Background: In rare cases, tumors are associated with secondary Raynaud's phenomenon in systemic sclerosis (SSc). We report the case of a patient presenting cutaneous limited SSc associated with CD30 anaplastic lymphoma with cutaneous and lymph node involvement in whom the capillaroscopic scleroderma pattern regressed completely after autologous bone marrow transplantation, with complete remission of the lymphoma.

Case report: A 37-year-old man presented bilateral Raynaud's phenomenon associated with digital ulcers contracted one year earlier but subsequently neglected. Right axillary lymph nodes and regional cutaneous tumors were present, leading to the diagnosis of CD30+ anaplastic lymphoma with cutaneous and lymph node involvement. Chemotherapy containing cyclophosphamide achieved only partial remission of the lymphoma. Clinical examination showed bilateral Raynaud's phenomenon, sclerodactyly, a right axillary subcutaneous nodule and a pathological Allen's test for the right hand. Antinuclear antibodies were positive without any other immunological abnormalities, and capillaroscopy showed an SSc pattern with numerous megacapillaries. Digital blood pressure was reduced in the right index and the left middle fingers, in which ulcers of the pulp were observed. Bone marrow transplantation was performed, resulting in complete remission of the lymphoma and disappearance of the sclerodactyly, with no recurrence of the pulp ulcers and complete normalization of capillaroscopic appearance and digital pressure.

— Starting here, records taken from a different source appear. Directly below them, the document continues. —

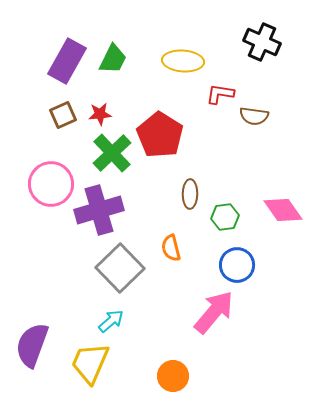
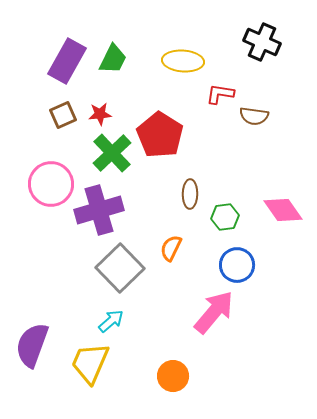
orange semicircle: rotated 40 degrees clockwise
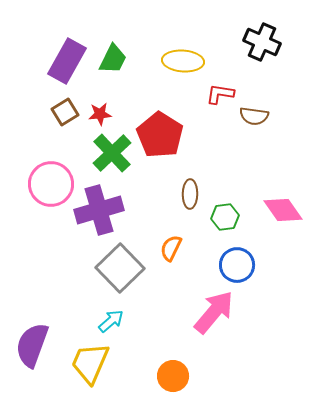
brown square: moved 2 px right, 3 px up; rotated 8 degrees counterclockwise
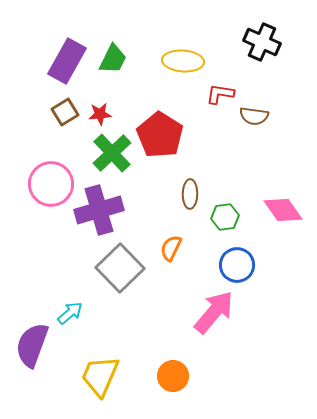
cyan arrow: moved 41 px left, 8 px up
yellow trapezoid: moved 10 px right, 13 px down
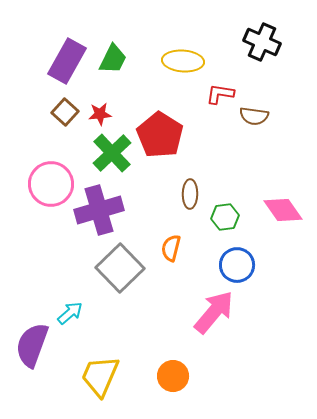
brown square: rotated 16 degrees counterclockwise
orange semicircle: rotated 12 degrees counterclockwise
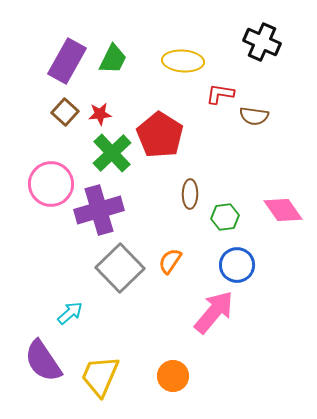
orange semicircle: moved 1 px left, 13 px down; rotated 20 degrees clockwise
purple semicircle: moved 11 px right, 16 px down; rotated 54 degrees counterclockwise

Discussion: This case raises the question of authentic SSc and neoplasia and highlights the importance of capillaroscopy in the follow-up of SSc. The complete regression of SSc and of capillaroscopic abnormalities could be explained by the paraneoplastic nature of SSc or by the direct action of the chemotherapy and bone marrow transplantation.

Keywords: Capillaroscopie; Capillaroscopy; Lymphome non hodgkinien; Non-Hodgkin's lymphoma; Phénomène de Raynaud; Raynaud's phenomenon; Sclérodermie systémique; Systemic sclerosis.